Metin Parçası:
“Bu, bizim de hoşumuza gider yâ Resûlallah!” (16 Zilkâde 8 Hicrî)
Allah Resûlü (sallallahu aleyhi ve sellem), Huneyn’de esir alınan insanlar ve ganimetlerle alakalı hükmü vermeden önce 35 gün Hevazinlilerin pişman olup gelmelerini beklemiş ama onlardan bir hareketlilik görmeyince dün esirleri ve ganimetleri dağıtmıştı. Bugün başlarında Züheyr İbn-i Surad olduğu hâlde on dört kişilik Hevâzin hey’etinin Ci’râne’ye doğru geldiği görüldü. Aralarında, Efendimiz’in süt amcası Ebû Bürkân da vardı; ardı arkası gelmeyen savaşlarla bir yere varılamayacağını anlamış ve Müslüman olmuşlardı! “Yâ Resûlallah!” dediler. “Bizler, köklü ve asil bir topluluğuz; ancak başımıza gelen bela ve musîbeti Sen de biliyorsun; bize iyilik edip ihsanda bulun ki Allah da Sana lütufta bulunsun!”
Resûlullah’ın ilk tepkisi, “Mâlik İbn-i Avf ne yapıyor?” diyerek Hevâzin ahâlisini maceraya sokan kumandanlarını sormak oldu. “O, Sakîflilerle birlikte kaçıp Tâif’e sığındı!” dediklerinde ise “Gidip ona haber verin; şâyet Müslüman olarak o da Bana gelirse, mallarıyla çoluk çocuğunu ona iade eder ve üzerine de yüz deve veririm!” buyurdu. Zaten O (sallallahu aleyhi ve sellem), Mâlik İbn-i Avf’ın ailesini Mekke’ye göndermiş, özel ilgi gösterilmesi için halası Ümmü Abdillah Bint-i Ebî Ümeyye’nin yanında tutuyordu! Efendimiz’in niyetindeki samimiyeti gören Hevâzin hey’etinin, “Yâ Resûlallah! Onlar, bizim efendilerimiz ve en çok sevdiğimiz kimselerdir!” demesi üzerine Allah Resûlü de (sallallahu aleyhi ve sellem), “Zaten Ben de onlar için hayır murat etmekteyim!” buyurdu.

Yazılı Görevler:
[a] Yukarıdaki metin parçasına göre şu soruları yanıtlayın:
(i) Ci’râne’ye doğru gelen Hevâzin hey’eti kaç kişiydi?
(ii) Allah Resûlü, esirleri ve ganimetleri dağıtmadan önce kaç gün beklemişti?
(iii) Mâlik İbn-i Avf’ın ailesi Mekke’de kimin yanında tutuluyordu?
[b] Metin parçasında adı geçen yer adlarının tamamı hangileridir?

Veri Kümesinden Alıntı:
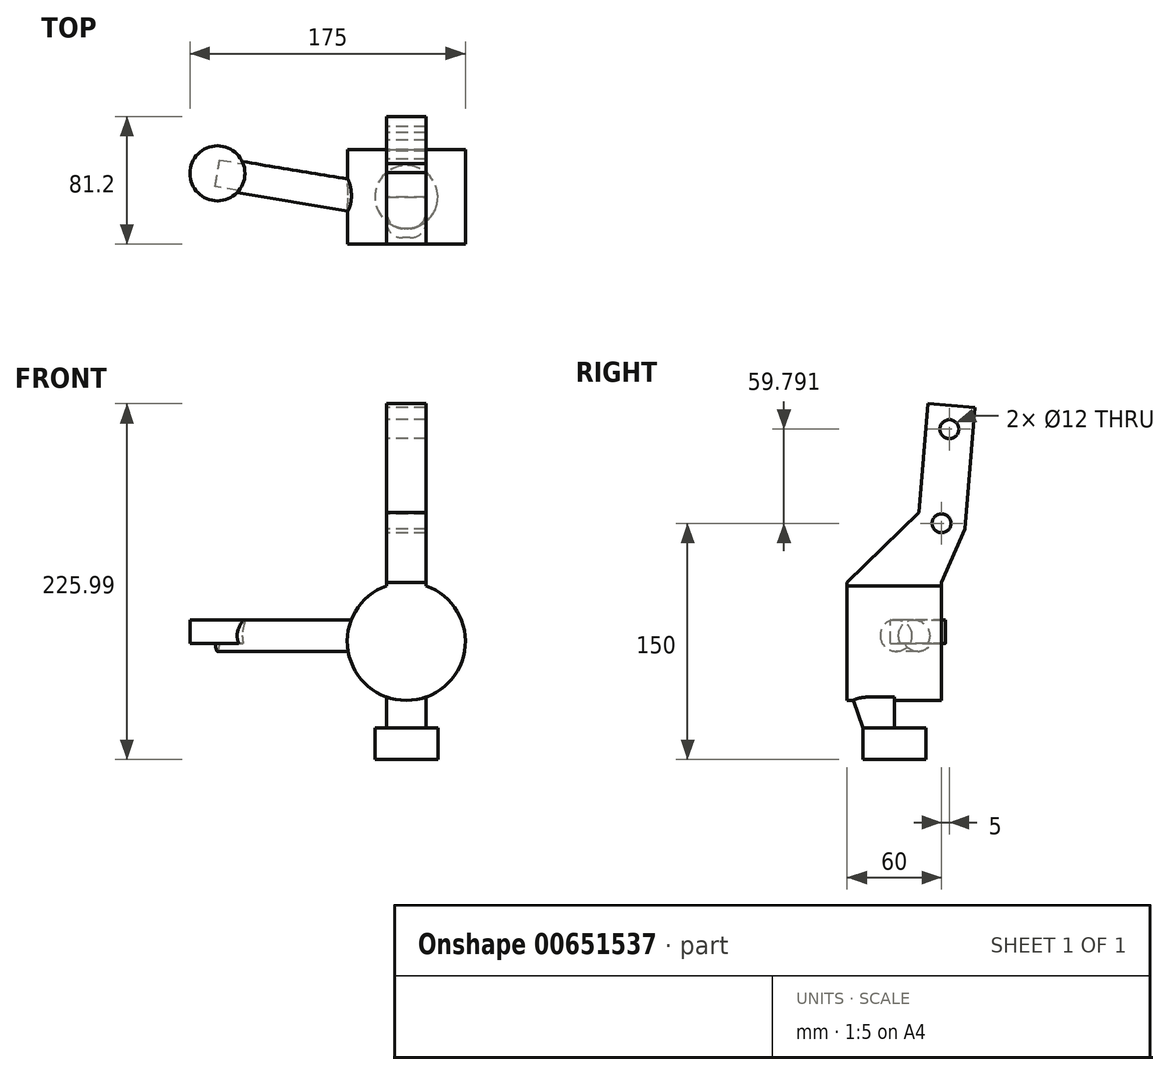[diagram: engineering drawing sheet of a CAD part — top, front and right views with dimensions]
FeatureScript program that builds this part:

Cevap Anahtarı:
[a]
(i) On dört kişi.
(ii) 35 gün.
(iii) Efendimiz’in halası Ümmü Abdillah Bint-i Ebî Ümeyye’nin yanında.

[b] Huneyn, Ci’râne, Tâif, Mekke